• _DESCRIPTION OF THE TASK_
Copy all the entries word for word, but omit the pictures.

• _MATERIAL PROVIDED_
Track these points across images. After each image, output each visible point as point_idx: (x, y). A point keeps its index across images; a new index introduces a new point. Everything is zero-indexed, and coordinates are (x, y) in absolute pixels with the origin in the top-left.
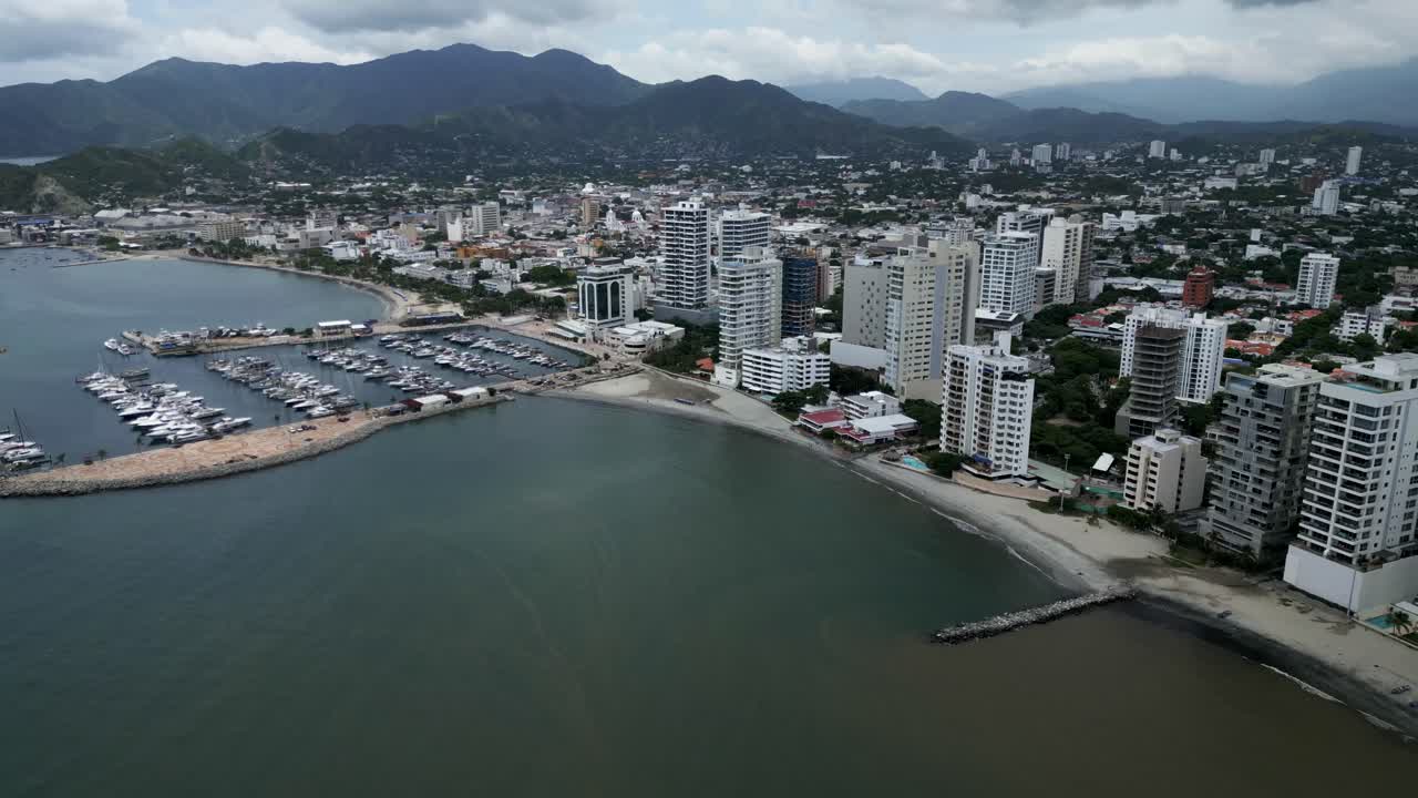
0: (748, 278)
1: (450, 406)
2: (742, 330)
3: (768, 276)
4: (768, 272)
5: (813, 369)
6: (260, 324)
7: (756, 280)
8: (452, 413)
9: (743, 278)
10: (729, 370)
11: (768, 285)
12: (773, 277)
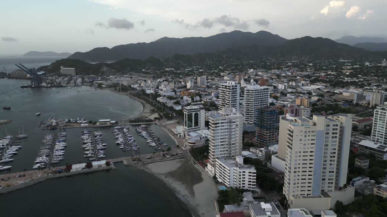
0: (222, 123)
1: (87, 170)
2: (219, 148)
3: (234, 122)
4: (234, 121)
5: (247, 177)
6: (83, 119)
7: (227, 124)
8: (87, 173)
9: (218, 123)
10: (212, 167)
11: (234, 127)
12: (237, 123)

• _EXERCISE OUTPUT_
Track these points across images. After each image, output each visible point as point_idx: (x, y). A point keeps its index across images; a new index introduces a new point. Everything is zero-indexed, and coordinates are (x, y) in absolute pixels with the origin in the top-left.
0: (748, 278)
1: (450, 406)
2: (742, 330)
3: (768, 276)
4: (768, 272)
5: (813, 369)
6: (260, 324)
7: (756, 280)
8: (452, 413)
9: (743, 278)
10: (729, 370)
11: (768, 285)
12: (773, 277)
0: (222, 123)
1: (87, 170)
2: (219, 148)
3: (234, 122)
4: (234, 121)
5: (247, 177)
6: (83, 119)
7: (227, 124)
8: (87, 173)
9: (218, 123)
10: (212, 167)
11: (234, 127)
12: (237, 123)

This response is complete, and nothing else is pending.